◆ **Exercise task**
Can you update everything from the start of the lines down through the line containing "text_box HERMES-target: Degree", swapping "layout element" for "page element" and leaving all else as it is?

* begin Input data *

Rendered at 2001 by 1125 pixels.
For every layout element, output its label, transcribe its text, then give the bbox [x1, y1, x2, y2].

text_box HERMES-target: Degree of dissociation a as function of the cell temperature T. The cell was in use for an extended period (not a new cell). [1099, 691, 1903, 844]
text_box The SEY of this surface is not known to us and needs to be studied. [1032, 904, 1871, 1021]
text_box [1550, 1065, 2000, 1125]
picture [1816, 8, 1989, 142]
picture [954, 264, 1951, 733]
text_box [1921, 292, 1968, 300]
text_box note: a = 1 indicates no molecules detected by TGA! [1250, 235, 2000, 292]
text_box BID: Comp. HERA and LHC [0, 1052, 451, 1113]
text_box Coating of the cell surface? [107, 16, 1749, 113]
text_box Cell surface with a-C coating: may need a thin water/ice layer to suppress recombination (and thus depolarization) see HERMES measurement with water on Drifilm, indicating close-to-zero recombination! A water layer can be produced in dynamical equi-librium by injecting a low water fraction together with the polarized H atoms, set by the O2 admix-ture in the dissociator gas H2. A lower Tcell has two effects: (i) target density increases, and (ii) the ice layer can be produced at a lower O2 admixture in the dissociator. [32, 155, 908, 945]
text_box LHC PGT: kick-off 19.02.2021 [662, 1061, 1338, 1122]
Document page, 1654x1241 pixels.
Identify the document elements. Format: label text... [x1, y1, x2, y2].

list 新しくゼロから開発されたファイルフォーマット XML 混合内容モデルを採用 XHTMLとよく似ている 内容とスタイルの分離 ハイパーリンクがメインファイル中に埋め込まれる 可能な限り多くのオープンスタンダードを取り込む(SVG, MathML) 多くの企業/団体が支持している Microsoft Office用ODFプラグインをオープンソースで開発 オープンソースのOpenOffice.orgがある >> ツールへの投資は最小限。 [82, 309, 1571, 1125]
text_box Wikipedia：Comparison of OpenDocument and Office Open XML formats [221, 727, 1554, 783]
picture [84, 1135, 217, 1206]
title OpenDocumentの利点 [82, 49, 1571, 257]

* end Input data *

◆ **Full response**
Rendered at 2001 by 1125 pixels.
For every page element, output its label, transcribe its text, then give the bbox [x1, y1, x2, y2].

text_box HERMES-target: Degree of dissociation a as function of the cell temperature T. The cell was in use for an extended period (not a new cell). [1099, 691, 1903, 844]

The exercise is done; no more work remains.